DA op-ed: How to get the best teachers to stay

By: | June 18, 2019
Photo by Sean Kong

Teacher turnover is getting worse by the minute. If you’re in the unenviable position of finding people to fill the shoes of some of your best former teachers, know that you’re not alone. More than eight percent of U.S. teachers are leaving the profession every year. It’s clear that it’s hard to find highly-qualified teachers, and it’s because of many legitimate challenges facing the profession.

Let’s take a closer look at why teachers are leaving their jobs and dive into some ways you can beat the odds.

Gratitude doesn’t pay

Ask anyone and they’ll agree: Teachers totally deserve better pay. With one in five teachers having to hold a second job to make ends meet, it’s no wonder educators are taking to the streets to demand fair compensation. Despite recent protests, many would-be educators have already determined a career in teaching just isn’t worth it.

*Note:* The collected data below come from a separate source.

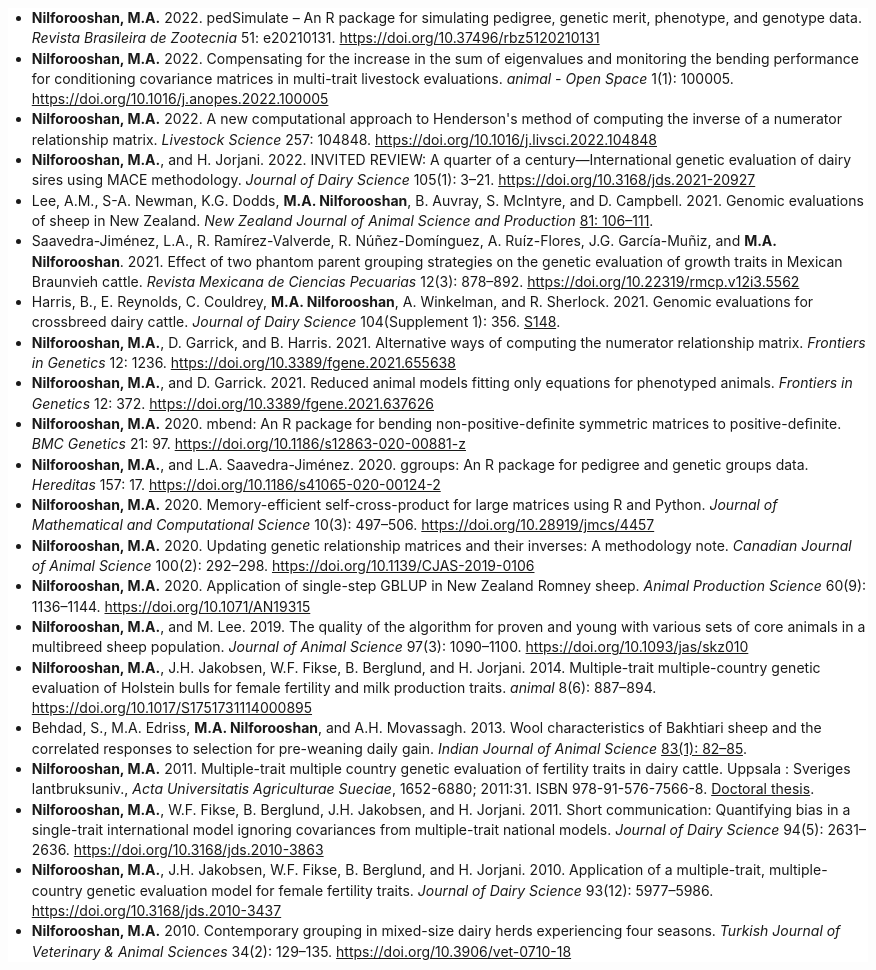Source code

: - **Nilforooshan, M.A.** 2022. pedSimulate &ndash; An R package for simulating pedigree, genetic merit, phenotype, and genotype data. _Revista Brasileira de Zootecnia_ 51: e20210131. https://doi.org/10.37496/rbz5120210131
- **Nilforooshan, M.A.** 2022. Compensating for the increase in the sum of eigenvalues and monitoring the bending performance for conditioning covariance matrices in multi-trait livestock evaluations. _animal - Open Space_ 1(1): 100005. https://doi.org/10.1016/j.anopes.2022.100005
- **Nilforooshan, M.A.** 2022. A new computational approach to Henderson's method of computing the inverse of a numerator relationship matrix. _Livestock Science_ 257: 104848. https://doi.org/10.1016/j.livsci.2022.104848
- **Nilforooshan, M.A.**, and H. Jorjani. 2022. INVITED REVIEW: A quarter of a century&mdash;International genetic evaluation of dairy sires using MACE methodology. _Journal of Dairy Science_ 105(1): 3&ndash;21. https://doi.org/10.3168/jds.2021-20927
- Lee, A.M., S-A. Newman, K.G. Dodds, **M.A. Nilforooshan**, B. Auvray, S. McIntyre, and D. Campbell. 2021. Genomic evaluations of sheep in New Zealand. _New Zealand Journal of Animal Science and Production_ [81: 106&ndash;111](http://www.nzsap.org/proceedings/genomic-evaluations-sheep-new-zealand).
- Saavedra-Jim&eacute;nez, L.A., R. Ram&iacute;rez-Valverde, R. N&uacute;&ntilde;ez-Dom&iacute;nguez, A. Ru&iacute;z-Flores, J.G. Garc&iacute;a-Mu&ntilde;iz, and **M.A. Nilforooshan**. 2021. Effect of two phantom parent grouping strategies on the genetic evaluation of growth traits in Mexican Braunvieh cattle. _Revista Mexicana de Ciencias Pecuarias_ 12(3): 878&ndash;892. https://doi.org/10.22319/rmcp.v12i3.5562
- Harris, B., E. Reynolds, C. Couldrey, **M.A. Nilforooshan**, A. Winkelman, and R. Sherlock. 2021. Genomic evaluations for crossbreed dairy cattle. _Journal of Dairy Science_ 104(Supplement 1): 356. [S148](https://www.adsa.org/Portals/0/SiteContent/Docs/Meetings/2021ADSA/ADSA2021_Abstracts.pdf).
- **Nilforooshan, M.A.**, D. Garrick, and B. Harris. 2021. Alternative ways of computing the numerator relationship matrix. _Frontiers in Genetics_ 12: 1236. https://doi.org/10.3389/fgene.2021.655638
- **Nilforooshan, M.A.**, and D. Garrick. 2021. Reduced animal models fitting only equations for phenotyped animals. _Frontiers in Genetics_ 12: 372. https://doi.org/10.3389/fgene.2021.637626
- **Nilforooshan, M.A.** 2020. mbend: An R package for bending non-positive-deﬁnite symmetric matrices to positive-deﬁnite. _BMC Genetics_ 21: 97. https://doi.org/10.1186/s12863-020-00881-z
- **Nilforooshan, M.A.**, and L.A. Saavedra-Jim&eacute;nez. 2020. ggroups: An R package for pedigree and genetic groups data. _Hereditas_ 157: 17. https://doi.org/10.1186/s41065-020-00124-2
- **Nilforooshan, M.A.** 2020. Memory-efficient self-cross-product for large matrices using R and Python. _Journal of Mathematical and Computational Science_ 10(3): 497&ndash;506. https://doi.org/10.28919/jmcs/4457
- **Nilforooshan, M.A.** 2020. Updating genetic relationship matrices and their inverses: A methodology note. _Canadian Journal of Animal Science_ 100(2): 292&ndash;298. https://doi.org/10.1139/CJAS-2019-0106
- **Nilforooshan, M.A.** 2020. Application of single-step GBLUP in New Zealand Romney sheep. _Animal Production Science_ 60(9): 1136&ndash;1144. https://doi.org/10.1071/AN19315
- **Nilforooshan, M.A.**, and M. Lee. 2019. The quality of the algorithm for proven and young with various sets of core animals in a multibreed sheep population. _Journal of Animal Science_ 97(3): 1090&ndash;1100. https://doi.org/10.1093/jas/skz010
- **Nilforooshan, M.A.**, J.H. Jakobsen, W.F. Fikse, B. Berglund, and H. Jorjani. 2014. Multiple-trait multiple-country genetic evaluation of Holstein bulls for female fertility and milk production traits. _animal_ 8(6): 887&ndash;894. https://doi.org/10.1017/S1751731114000895
- Behdad, S., M.A. Edriss, **M.A. Nilforooshan**, and A.H. Movassagh. 2013. Wool characteristics of Bakhtiari sheep and the correlated responses to selection for pre-weaning daily gain. _Indian Journal of Animal Science_ [83(1): 82&ndash;85](http://epubs.icar.org.in/ejournal/index.php/IJAnS/article/view/26453).
- **Nilforooshan, M.A.** 2011. Multiple-trait multiple country genetic evaluation of fertility traits in dairy cattle. Uppsala : Sveriges lantbruksuniv., _Acta Universitatis Agriculturae Sueciae_, 1652-6880; 2011:31. ISBN 978-91-576-7566-8. [Doctoral thesis](https://pub.epsilon.slu.se/8094).
- **Nilforooshan, M.A.**, W.F. Fikse, B. Berglund, J.H. Jakobsen, and H. Jorjani. 2011. Short communication: Quantifying bias in a single-trait international model ignoring covariances from multiple-trait national models. _Journal of Dairy Science_ 94(5): 2631&ndash;2636. https://doi.org/10.3168/jds.2010-3863
- **Nilforooshan, M.A.**, J.H. Jakobsen, W.F. Fikse, B. Berglund, and H. Jorjani. 2010. Application of a multiple-trait, multiple-country genetic evaluation model for female fertility traits. _Journal of Dairy Science_ 93(12): 5977&ndash;5986. https://doi.org/10.3168/jds.2010-3437
- **Nilforooshan, M.A.** 2010. Contemporary grouping in mixed-size dairy herds experiencing four seasons. _Turkish Journal of Veterinary & Animal Sciences_ 34(2): 129&ndash;135. https://doi.org/10.3906/vet-0710-18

Incentives and bonuses could make major differences in an educator’s life. Motivate teachers through:

  • Offering a retention bonus to keep the best teachers on board
  • Integrate case bonuses or salary increases to give tangible ways to improve earnings
  • Offering benefits like medical, flex schedules, or financial planning services

If this isn’t doable in your case, keep reading. There are some budget-friendly tips to help you retain qualified staff.

Education leaders need to ensure they provide programs teachers actually need to thrive.

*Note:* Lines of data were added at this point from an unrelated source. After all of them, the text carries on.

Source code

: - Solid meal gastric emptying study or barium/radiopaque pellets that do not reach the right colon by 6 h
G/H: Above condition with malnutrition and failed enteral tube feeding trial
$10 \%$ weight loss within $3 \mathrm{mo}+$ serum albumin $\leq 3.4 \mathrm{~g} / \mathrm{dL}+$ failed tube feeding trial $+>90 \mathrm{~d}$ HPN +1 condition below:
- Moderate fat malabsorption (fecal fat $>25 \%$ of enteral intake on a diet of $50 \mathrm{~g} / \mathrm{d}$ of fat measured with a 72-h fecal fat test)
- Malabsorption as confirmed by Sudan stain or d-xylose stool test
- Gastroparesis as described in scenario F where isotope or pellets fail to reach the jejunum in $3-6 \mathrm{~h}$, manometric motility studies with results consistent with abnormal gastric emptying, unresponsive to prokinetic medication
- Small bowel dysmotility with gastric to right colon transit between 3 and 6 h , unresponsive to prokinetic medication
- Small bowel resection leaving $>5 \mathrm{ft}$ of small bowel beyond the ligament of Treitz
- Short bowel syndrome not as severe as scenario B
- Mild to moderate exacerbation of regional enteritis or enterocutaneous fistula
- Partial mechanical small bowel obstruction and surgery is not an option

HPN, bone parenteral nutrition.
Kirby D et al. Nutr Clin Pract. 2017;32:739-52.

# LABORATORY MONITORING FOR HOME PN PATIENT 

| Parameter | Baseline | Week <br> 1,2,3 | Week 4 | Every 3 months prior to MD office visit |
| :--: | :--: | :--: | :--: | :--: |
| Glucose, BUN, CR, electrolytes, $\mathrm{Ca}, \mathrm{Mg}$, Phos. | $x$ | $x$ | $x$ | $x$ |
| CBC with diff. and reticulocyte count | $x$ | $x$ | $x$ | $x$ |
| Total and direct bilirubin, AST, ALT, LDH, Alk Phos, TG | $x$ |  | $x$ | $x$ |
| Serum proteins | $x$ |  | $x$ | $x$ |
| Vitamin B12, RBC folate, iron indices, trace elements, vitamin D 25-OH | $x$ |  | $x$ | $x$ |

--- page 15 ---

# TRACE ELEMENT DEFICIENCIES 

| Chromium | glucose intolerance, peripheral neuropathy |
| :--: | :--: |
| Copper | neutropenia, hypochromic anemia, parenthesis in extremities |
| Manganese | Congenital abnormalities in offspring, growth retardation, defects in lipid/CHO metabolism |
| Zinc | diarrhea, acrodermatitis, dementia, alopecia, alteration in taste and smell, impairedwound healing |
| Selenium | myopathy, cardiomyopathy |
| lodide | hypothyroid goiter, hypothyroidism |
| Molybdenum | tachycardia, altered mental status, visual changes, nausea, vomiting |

No collaboration, no retention

According to a Globoforce study, companies with peer-to-peer recognition programs were 35 percent more likely to have less turnover. Likewise, teachers whose schools have strong collaboration models report dramatically higher satisfaction with their day-to-day work.

Foster a more encouraging environment by:

  • Integrating formal collaboration into the master schedule
  • Advocating for shared lesson planning
  • Promoting a positive culture around peer-to-peer support and collaboration

Offset uncertainty with relevant PD

According to The Center for American Progress, “the American educational system has been more successful at producing professional development (PD) quantity than quality.”

Education leaders need to ensure they provide programs teachers actually need to thrive.
Don’t assume you know what teachers want and need—let them decide their professional development.

Make professional development programs interactive. According to the research, the best PD programs usually involve hands-on strategies.

Get someone who knows what it’s like to be in their shoes to deliver the training. According to one survey respondent: “The best PD has been when a teacher shows me what has revolutionized their classroom—anything a fellow teacher who’s still in the classroom has to say beats out anything else.”

Crosscheck evaluations to get meaningful feedback from teachers enrolled in PD programs.

Give them voice

According to a 2018 Gallup report, 52 percent of U.S.-based K-12 teachers say they should have a great deal of input in school decisions, but only seven percent say their input is considered.

Here’s how you can help give your educators a voice:

  • Encourage a more transparent exchange of feedback between teachers and administrators
  • Give teachers a greater sense of autonomy by allowing them to select their own methods and materials
  • Encourage your teachers to seek out and implement innovative teaching approaches in their classrooms

Read: Turning the tide on teacher shortages

Lead like you mean it

Administrative support is essential to retaining talent. Teachers who don’t feel supported by their leaders and administrators are more than twice as likely to leave their jobs than teachers who do feel well-supported. However, it can be difficult for administrators to provide that support with pressure coming from all directions.

Some approaches to consider are:

  • Improve communication channels to bridge the gap between teachers and administrators
  • Use the school’s mission to inspire teachers at every opportunity
  • Hire a trained coach in order to reduce skepticism

If we take a deeper look at the issue, solving the teacher turnover crisis is clearly about more than money. In a world where some of our most admirable workers aren’t getting the credit they deserve, a sense of autonomy and a belief in the future can help keep them inspired and committed.

Darren Bounds is the CEO and founder of Breezy HR, the applicant tracking system that keeps hiring human.